Part of Series
Dead Aim marks the always welcome return of Joe R. Lansdale’s most enduring fictional creations: Hap Collins and Leonard Pine. The result is a spare, beautifully crafted novella in which Lansdale’s unique voice and inimitable narrative gifts are on full—and generous—display. The story begins simply enough when the two agree to provide protection for a woman harassed by her violent, soon-to-be-ex husband. But, as readers of this series will already know, events in the lives of Hap and Leonard rarely stay simple for long. When a protracted stakeout ends in a lethal shooting and a pair of moldering corpses turn up in an otherwise deserted trailer, the nature of this “routine” assignment changes dramatically.
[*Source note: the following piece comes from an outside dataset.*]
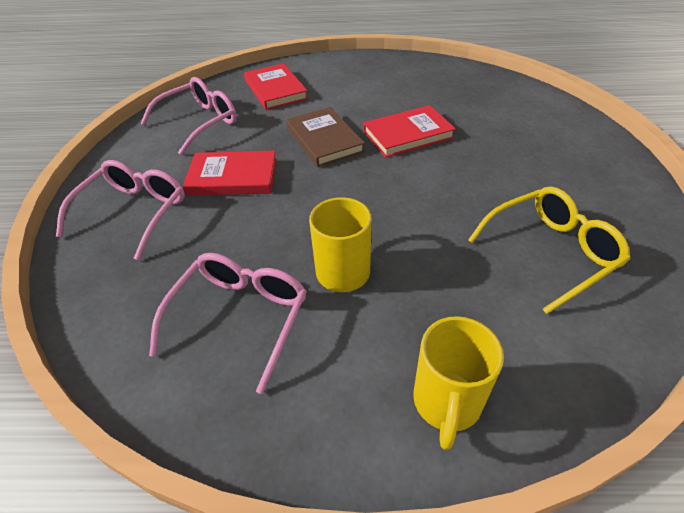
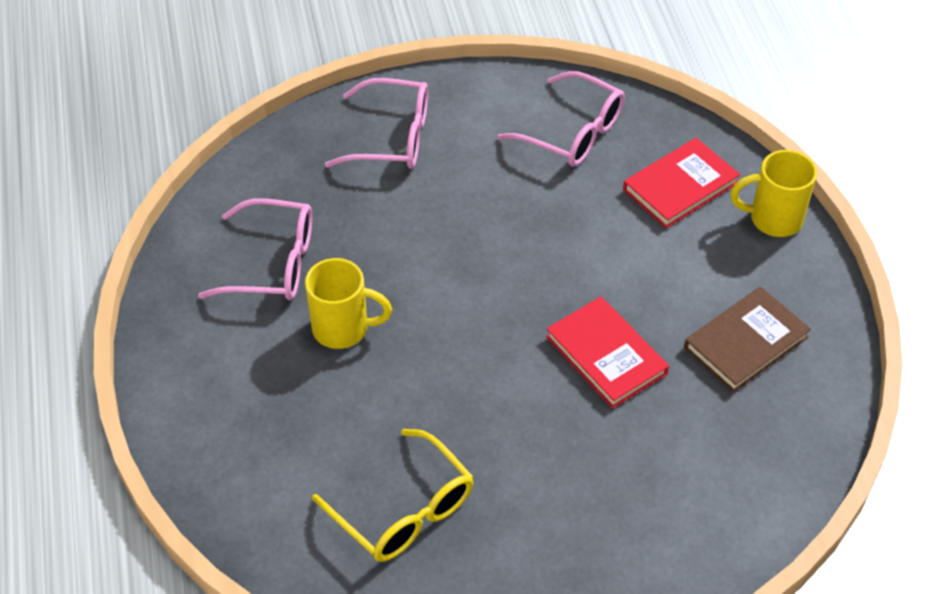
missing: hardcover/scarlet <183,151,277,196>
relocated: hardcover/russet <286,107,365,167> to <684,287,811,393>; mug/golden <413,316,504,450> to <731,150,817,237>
The ensuing investigation unearths a complex web of lies, duplicity, and hidden agendas that leads from an upscale Texas law firm to the world of organized crime, culminating in the kind of explosive, anything-can-happen confrontation that only Joe Lansdale could create. Violent, profane, and often raucously funny, Dead Aim is a tautly written, hugely entertaining thriller and a triumph of the storyteller’s art.
Author

Champion Mojo Storyteller Joe R. Lansdale is the author of over forty novels and numerous short stories. His work has appeared in national anthologies, magazines, and collections, as well as numerous foreign publications. He has written for comics, television, film, newspapers, and Internet sites. His work has been collected in more than two dozen short-story collections, and he has edited or co-edited over a dozen anthologies. He has received the Edgar Award, eight Bram Stoker Awards, the Horror Writers Association Lifetime Achievement Award, the British Fantasy Award, the Grinzani Cavour Prize for Literature, the Herodotus Historical Fiction Award, the Inkpot Award for Contributions to Science Fiction and Fantasy, and many others. His novella Bubba Ho-Tep was adapted to film by Don Coscarelli, starring Bruce Campbell and Ossie Davis. His story "Incident On and Off a Mountain Road" was adapted to film for Showtime's "Masters of Horror," and he adapted his short story "Christmas with the Dead" to film hisownself. The film adaptation of his novel Cold in July was nominated for the Grand Jury Prize at the Sundance Film Festival, and the Sundance Channel has adapted his Hap & Leonard novels for television. He is currently co-producing several films, among them The Bottoms, based on his Edgar Award-winning novel, with Bill Paxton and Brad Wyman, and The Drive-In, with Greg Nicotero. He is Writer In Residence at Stephen F. Austin State University, and is the founder of the martial arts system Shen Chuan: Martial Science and its affiliate, Shen Chuan Family System. He is a member of both the United States and International Martial Arts Halls of Fame. He lives in Nacogdoches, Texas with his wife, dog, and two cats.